I have known others to make the cvs executable be set-gid to a 'cvs'
group and for all directories to be owned by a user 'cvs' and group
'cvs' and have 'u=rwx,g=rwxs,o=' (2770) permissions for all directories.
This does not get around the problem that files committed or new
directories added will be owned by the user who made the change, so
those files and directories may need a periodic cron job to change
ownership in the tree of directories and ,v files. However, it may be
mitigated somewhat by the user not being able to 'see' the files under
the repository hierarchy as they are not in the group 'cvs' which only
cvs is able to see. The downside is that you need to be very careful
with taint checks for the verifymsg/commitinfo/loginfo/taginfo scripts.

> Thus, a user can access the server via a simple 'ssh', then do 'cd
> /cvs' and have free rein due to the permissions set below.
> 1. How do you enforce a restricted shell with a chroot prison?  A hacked 
> version of ssh?

While possible, I don't think a chroot prison is necessary and a
standard version of ssh should work. However, if others are already
using this method, perhaps they can be more forthcoming in its

> 2. How do I muck with the permissions so that developers can't even
> read, much less write to the cvs directory, but not damage regular cvs
> access?

As the user will likely 'own' any files that have just been operated on
via a commit or tag operation, unless you have some sort of hack that
changes the ownership of files as a part of the log_accum step, it seems
unlikely that this will do you much good at all. However, if the
top-level directories that own your repository are only able to be
penetrated by a cvs executable due to its set-gid nature, that may give
you some minor protection (I still believe a dedicated machine is a
better solution).
> That is, the system-wide passwd file has a user named "cvsaccess"
> ("not his real name" :-)

Are you talking about an :ext: user or a :pserver: user?
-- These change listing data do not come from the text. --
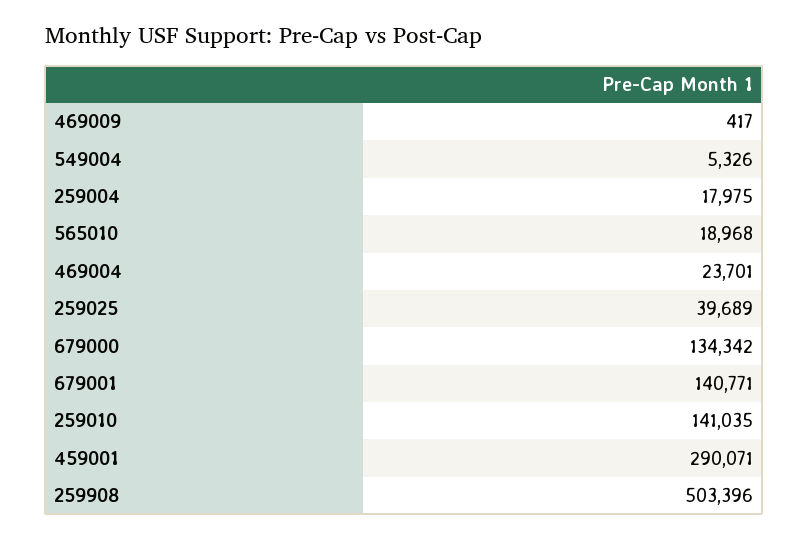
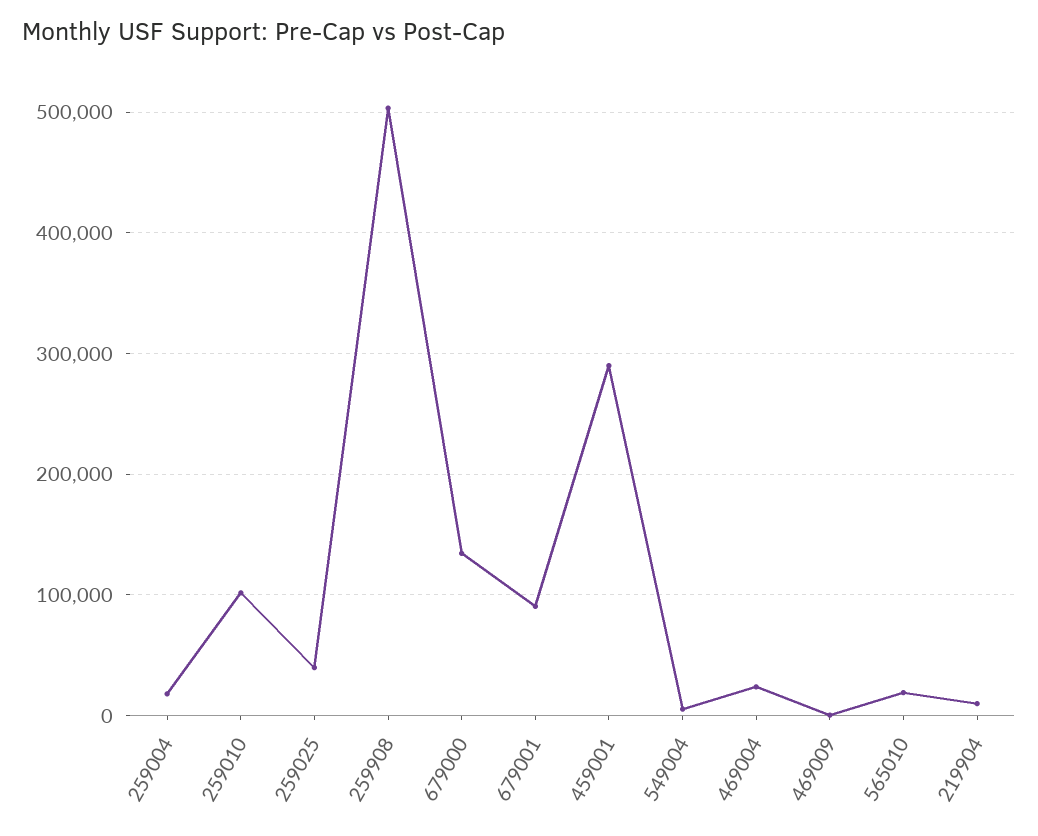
679001: 140771 -> 90000
259010: 141035 -> 100000
219904: none -> 10000

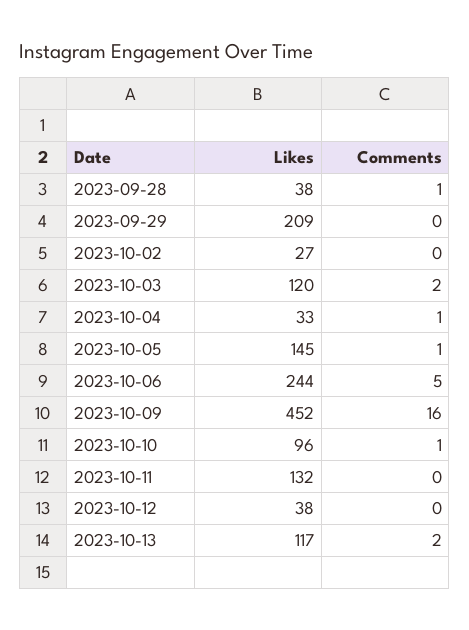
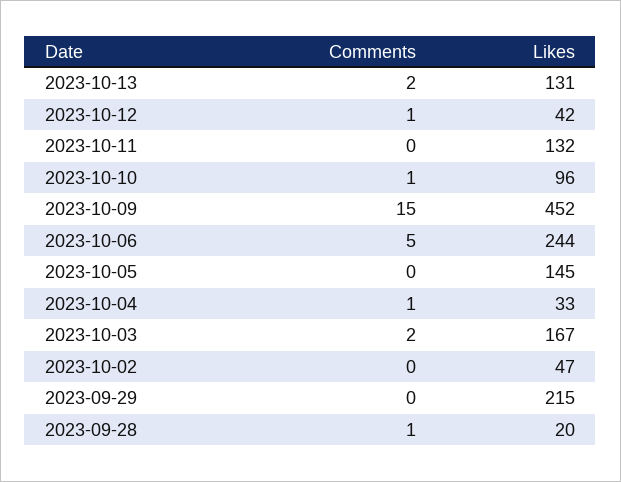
Likes, 2023-09-28: 38 -> 20
Likes, 2023-09-29: 209 -> 215
Likes, 2023-10-02: 27 -> 47
Likes, 2023-10-03: 120 -> 167
Comments, 2023-10-05: 1 -> 0
Comments, 2023-10-09: 16 -> 15
Likes, 2023-10-12: 38 -> 42
Comments, 2023-10-12: 0 -> 1
Likes, 2023-10-13: 117 -> 131

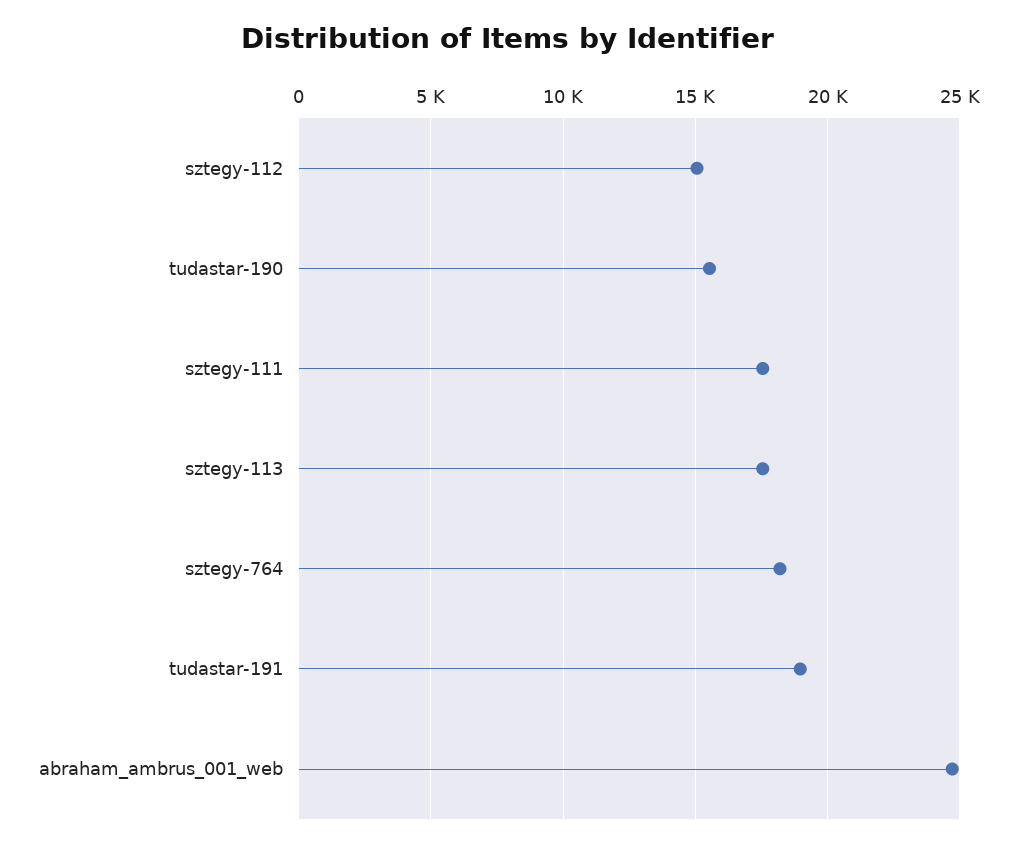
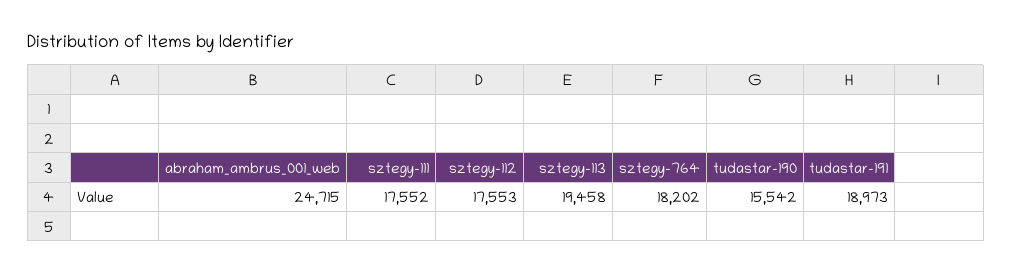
sztegy-112: 15000 -> 17553
sztegy-113: 17500 -> 19458

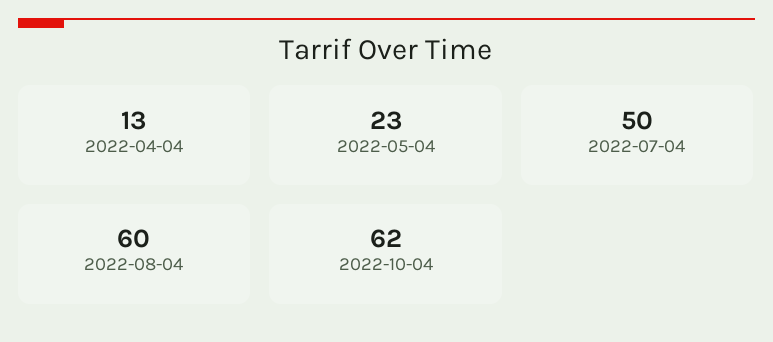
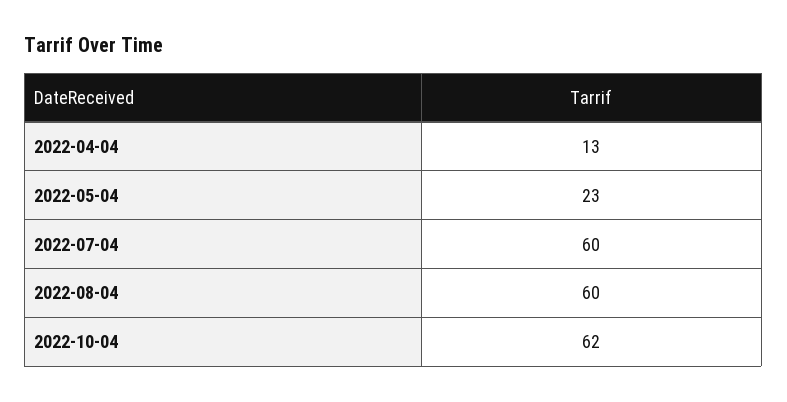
2022-07-04: 50 -> 60

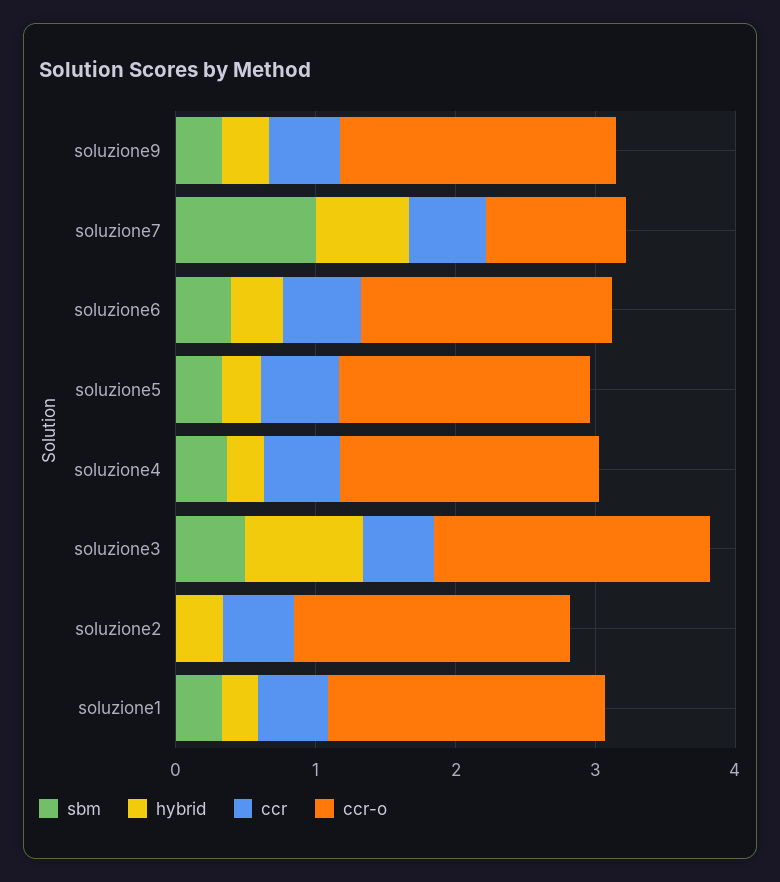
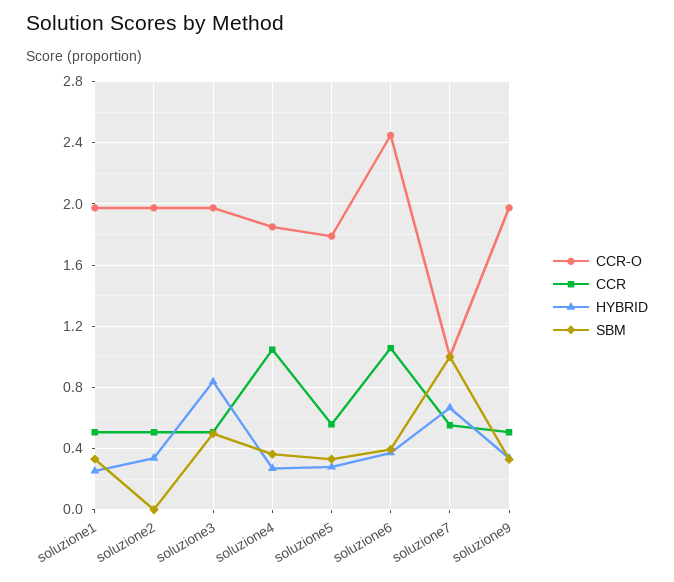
ccr, soluzione6: 0.6 -> 1.05
ccr-o, soluzione6: 1.8 -> 2.45
ccr, soluzione4: 0.6 -> 1.05

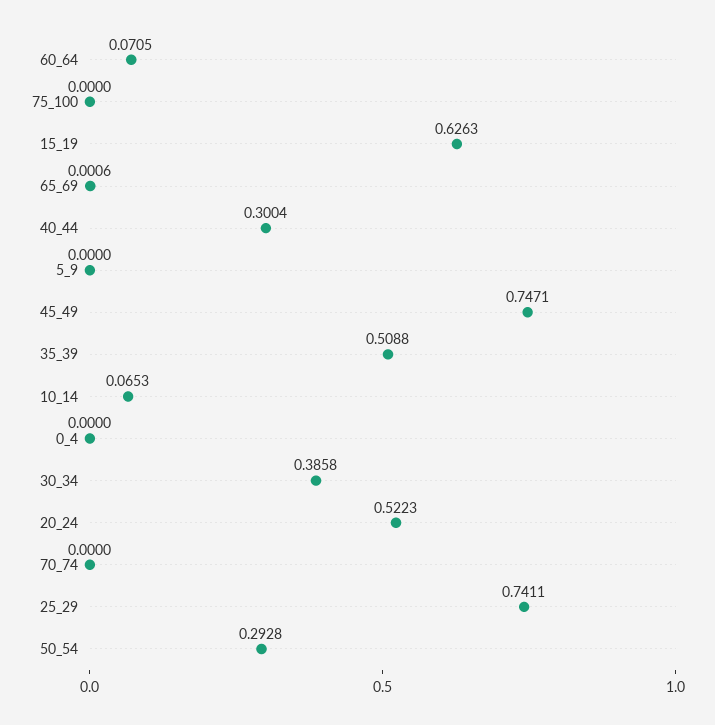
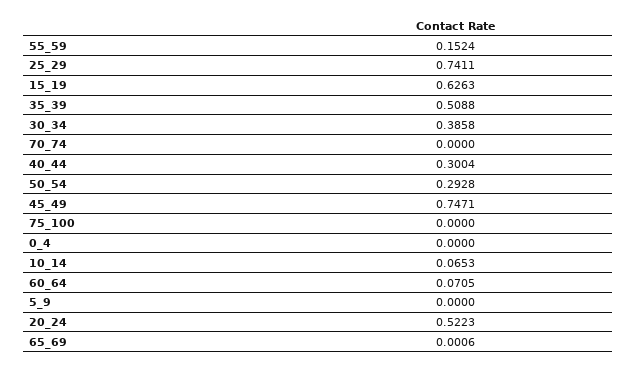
55_59: none -> 0.1524

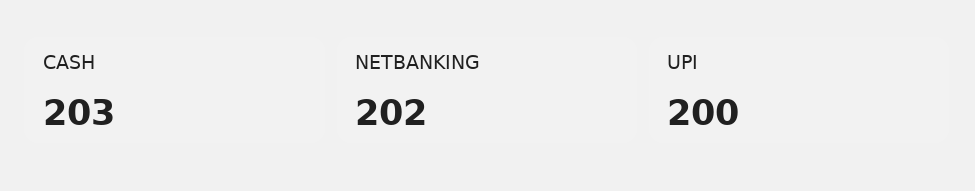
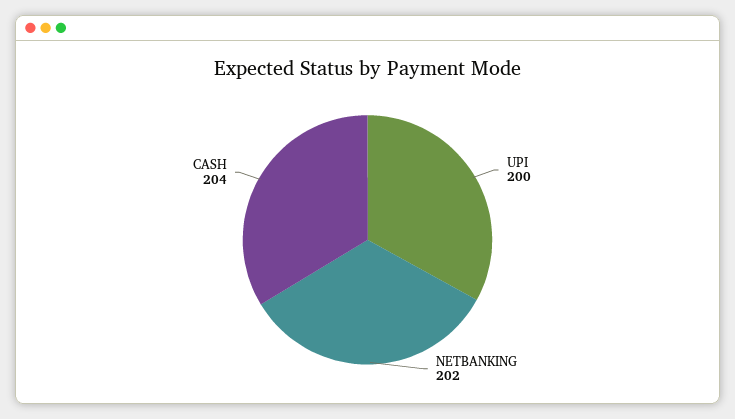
CASH: 203 -> 204

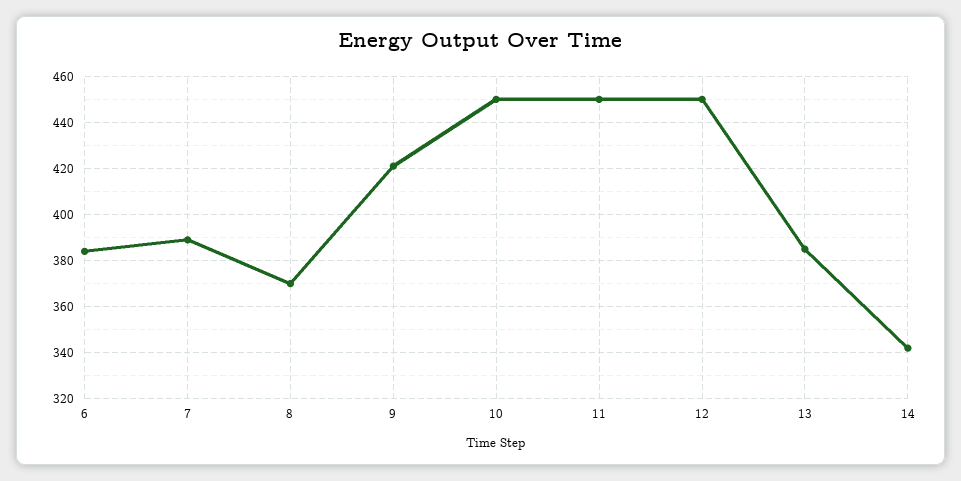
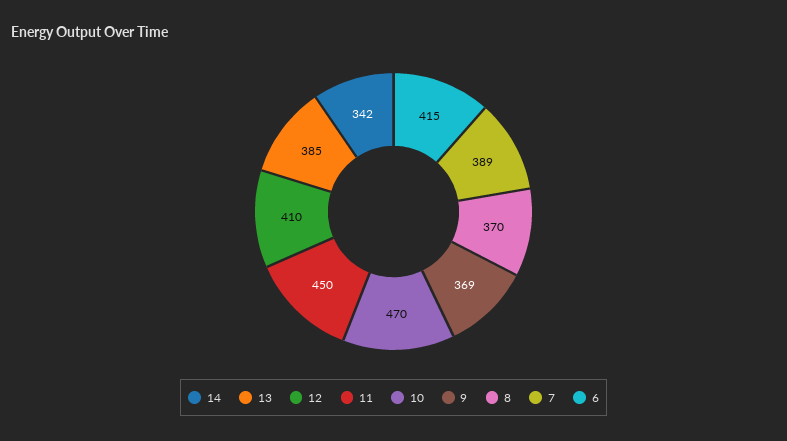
6: 385 -> 415
9: 420 -> 369
10: 450 -> 470
12: 450 -> 410

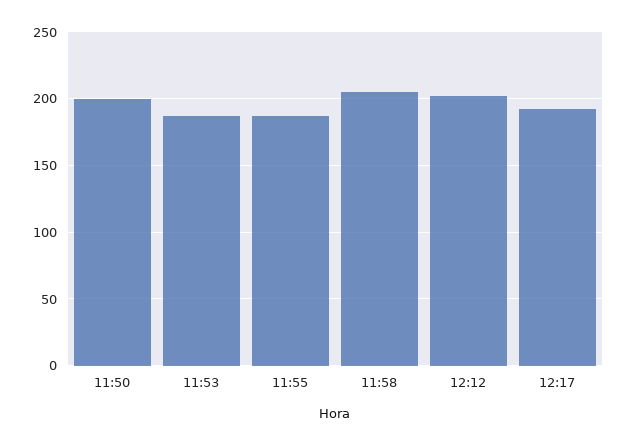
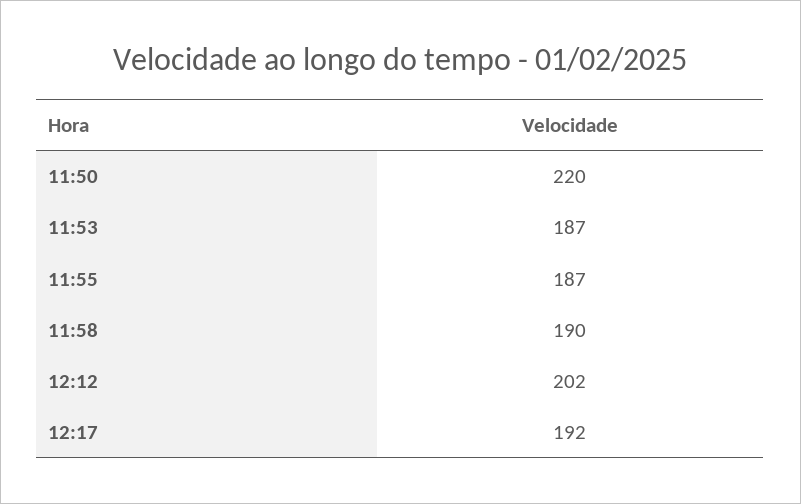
11:50: 200 -> 220
11:58: 205 -> 190

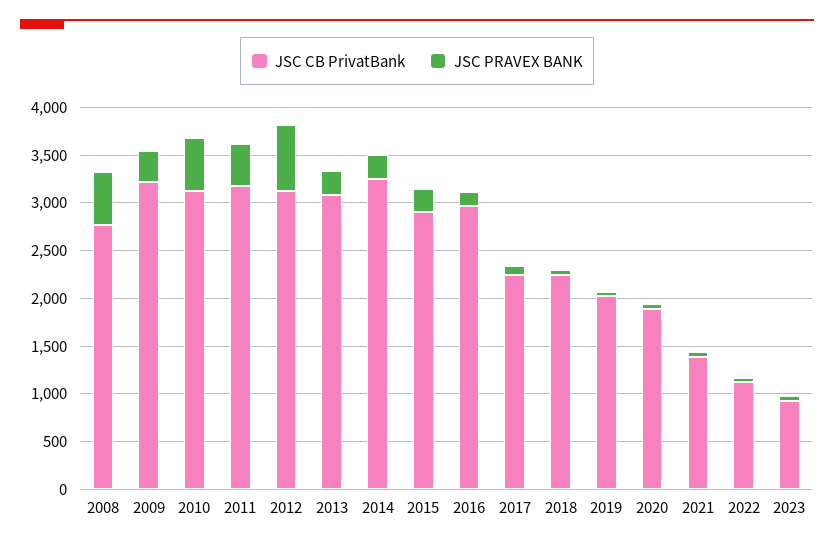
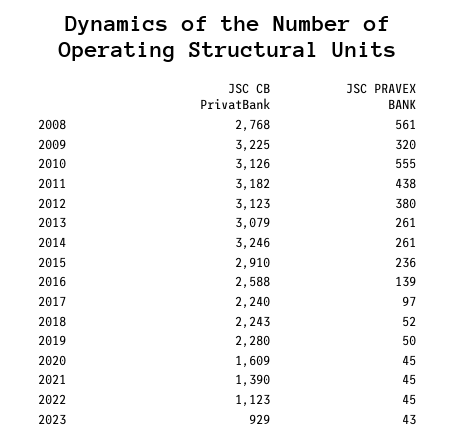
JSC PRAVEX BANK, 2012: 700 -> 380
JSC CB PrivatBank, 2016: 3000 -> 2588
JSC CB PrivatBank, 2019: 2000 -> 2280
JSC CB PrivatBank, 2020: 1900 -> 1609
> Then, /etc/group has a group named 'cvs' with cvsaccess as well as all other 
> users that need access to CVS attached to that group.
> 'cvsaccess' is also listed in the CVSROOT/writers file.

The writers files is intended to be a :pserver: feature... let me be
clear, I know that many people use :pserver:.

Note: I do not consider the :pserver: feature to be useful for anything
other than anonymous read-only access to a mirror of the master
repository. It was and is a fairly insecure hack that I would rather see
removed from cvs. So, I am probably the wrong person to ask about how to
use it to allow writers...

> All objects in the /cvs directory are owned by cvsaccess/cvs with all files 
> having 444 permissions, the directories having 775 permissions.  This is a 
> mess.  Since the same user that accesses the main server via ssh has write 
> permissions due to membership in the 'cvs' group, this allows nuking of the 
> repository files.  How do I fix this?

One way is to ensure that the users are only given access to the 'cvs'
command via SSH on login.

> Also, would it help if I enforced a provision that all users access cvs 
> using :ext: only via ssh?  How would this work with WinCVS users?

Yes. If only ssh access may be granted to the machine, it is possible to
use the command= feature of the OpenSSH .ssh/authorized_keys file to
restrict the command the user is able to run to that of 'cvs server'
which is desirable to limit the ways in which the user may fiddle with
files in the repository.

Both cvs.exe and TortoiseCVS users on windows boxes seem to have been
able to use PuTTY and Pageant (PuTTY's ssh agent) to access cvs servers
using :ext: over the SSHv2 protocol.